▶ **Fragmento**
----------------
En José, el Señor encontró, como en David, «un hombre según su corazón» (1S 13,14), a quien pudo confiar con toda seguridad, el secreto más grande de su corazón. Le reveló «los secretos más profundos de su Sabiduría» (Sal. 50,8), le reveló maravillas que ningún príncipe de este mundo ha conocido; por fin, le otorgó ver «lo que tantos reyes y profetas desearon ver y no vieron», y oír lo que muchos desearon «oír y no oyeron» (Lc 10,24). Y no sólo verlo y oírlo, sino que llevarlo en sus brazos, conducirlo de la mano, estrecharlo sobre su corazón, abrazarlo, alimentarlo y protegerlo.
San Agustín, obispo
Sermón: Castidad de José, Virginidad de María
Sermón 51, §19-20 y 30
«¿No es este el hijo del carpintero?»
La respuesta del Señor Jesucristo: Convenía que yo me ocupara de las cosas de mi Padre (Lc 2,49), no indica que la paternidad de Dios excluya la de José. ¿Cómo lo probamos? Por el testimonio de la Escritura, que dice así: Y les respondió: ¿No sabíais que conviene que yo me ocupe de las cosas de mi Padre? Ellos, sin embargo, no comprendieron de qué les estaba hablando. Y, bajando con ellos, vino a Nazaret y les estaba sometido (v. 51)… ¿A quiénes estaba sometido? ¿No era a los padres? Uno y otro eran los padres… ellos eran padres en el tiempo; Dios lo era desde la eternidad. Ellos eran padres del Hijo del hombre, el Padre lo era de su Palabra y Sabiduría (1 Co 1,24), era Padre de su Poder, por quien hizo todas las cosas. […]
Ya he hablado bastante sobre por qué no debe preocupar el que las generaciones se cuenten por la línea de José y no por la de María: igual que ella fue madre sin concupiscencia carnal, así también él fue padre sin unión carnal. Por tanto, desciendan o asciendan por él las generaciones. No lo separemos porque careció de concupiscencia carnal. Su mayor pureza reafirme su paternidad, no sea que la misma santa María nos lo reproche. Ella no quiso anteponer su nombre al del marido, sino que dijo: Tu padre y yo, angustiados, te estábamos buscando (Lc 2,48). […]
¿Acaso se le dice: “Porque no lo engendraste por medio de tu carne”? Pero él replicará: “¿Acaso ella le dio a luz por obra de la suya?”. Lo que obró el Espíritu santo, lo obró para los dos. Siendo —dice— un hombre justo, dice el evangelista Mateo (1,19) justo era el varón, justa la mujer. El Espíritu Santo, que reposaba en la justicia de ambos, dio el hijo a ambos.
----------------
▶ **Enunciado**
Según el fragmento, ¿qué dijo María a Jesús en Lc 2,48, sin anteponer su nombre al del marido?
----------------
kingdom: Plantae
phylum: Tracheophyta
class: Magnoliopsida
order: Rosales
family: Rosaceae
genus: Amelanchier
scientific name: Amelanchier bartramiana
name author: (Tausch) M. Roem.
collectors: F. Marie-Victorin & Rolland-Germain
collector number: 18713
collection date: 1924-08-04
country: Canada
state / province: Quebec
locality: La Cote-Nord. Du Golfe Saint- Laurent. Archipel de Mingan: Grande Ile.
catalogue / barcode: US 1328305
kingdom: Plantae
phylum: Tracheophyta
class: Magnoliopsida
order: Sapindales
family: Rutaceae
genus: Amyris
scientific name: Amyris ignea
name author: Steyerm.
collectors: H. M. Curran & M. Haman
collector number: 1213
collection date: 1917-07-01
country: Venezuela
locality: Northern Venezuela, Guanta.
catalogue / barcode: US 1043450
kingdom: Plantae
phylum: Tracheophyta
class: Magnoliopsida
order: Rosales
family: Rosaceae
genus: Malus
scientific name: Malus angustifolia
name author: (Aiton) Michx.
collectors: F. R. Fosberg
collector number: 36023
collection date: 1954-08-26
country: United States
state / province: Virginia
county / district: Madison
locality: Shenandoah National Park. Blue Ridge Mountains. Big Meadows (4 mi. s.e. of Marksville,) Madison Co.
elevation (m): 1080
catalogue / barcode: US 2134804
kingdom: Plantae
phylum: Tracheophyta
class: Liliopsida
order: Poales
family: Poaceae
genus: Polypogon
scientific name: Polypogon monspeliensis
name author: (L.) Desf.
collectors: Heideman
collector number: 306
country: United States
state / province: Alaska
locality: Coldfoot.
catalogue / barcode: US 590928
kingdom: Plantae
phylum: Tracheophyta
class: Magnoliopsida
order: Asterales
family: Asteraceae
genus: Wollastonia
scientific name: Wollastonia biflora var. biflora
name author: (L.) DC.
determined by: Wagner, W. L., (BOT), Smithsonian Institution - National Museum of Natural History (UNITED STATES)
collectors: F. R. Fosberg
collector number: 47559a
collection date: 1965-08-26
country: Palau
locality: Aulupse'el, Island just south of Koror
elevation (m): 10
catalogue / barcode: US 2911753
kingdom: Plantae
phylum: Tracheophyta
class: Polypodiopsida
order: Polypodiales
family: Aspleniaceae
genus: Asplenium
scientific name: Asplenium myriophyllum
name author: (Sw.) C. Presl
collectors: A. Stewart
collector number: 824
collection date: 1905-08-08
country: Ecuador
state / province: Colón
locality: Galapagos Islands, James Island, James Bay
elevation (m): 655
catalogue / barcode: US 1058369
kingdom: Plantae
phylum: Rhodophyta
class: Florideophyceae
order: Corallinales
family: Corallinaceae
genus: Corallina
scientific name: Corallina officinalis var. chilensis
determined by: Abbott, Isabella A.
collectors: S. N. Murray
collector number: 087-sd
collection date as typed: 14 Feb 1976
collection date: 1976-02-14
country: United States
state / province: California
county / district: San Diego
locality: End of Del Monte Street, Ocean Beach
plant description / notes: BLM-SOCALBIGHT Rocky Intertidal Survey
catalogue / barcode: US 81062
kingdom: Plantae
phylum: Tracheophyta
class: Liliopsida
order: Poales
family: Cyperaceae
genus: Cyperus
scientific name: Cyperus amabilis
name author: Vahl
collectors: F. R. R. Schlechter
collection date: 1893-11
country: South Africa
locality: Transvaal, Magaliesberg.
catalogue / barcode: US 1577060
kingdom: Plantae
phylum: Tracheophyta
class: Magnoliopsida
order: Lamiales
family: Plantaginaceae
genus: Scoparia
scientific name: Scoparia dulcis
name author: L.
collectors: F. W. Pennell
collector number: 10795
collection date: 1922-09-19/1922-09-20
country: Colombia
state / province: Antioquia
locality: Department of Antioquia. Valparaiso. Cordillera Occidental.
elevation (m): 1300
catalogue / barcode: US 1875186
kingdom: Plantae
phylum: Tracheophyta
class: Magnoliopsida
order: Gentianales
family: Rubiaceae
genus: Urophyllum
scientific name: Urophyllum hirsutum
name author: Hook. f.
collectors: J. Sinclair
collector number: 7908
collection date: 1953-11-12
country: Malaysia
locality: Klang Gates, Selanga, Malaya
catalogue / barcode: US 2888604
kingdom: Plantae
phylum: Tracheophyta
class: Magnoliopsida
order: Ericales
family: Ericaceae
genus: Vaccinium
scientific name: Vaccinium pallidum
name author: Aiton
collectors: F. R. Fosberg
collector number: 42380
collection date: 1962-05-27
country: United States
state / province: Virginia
----------------
▶ **Respuesta**
«Tu padre y yo, angustiados, te estábamos buscando».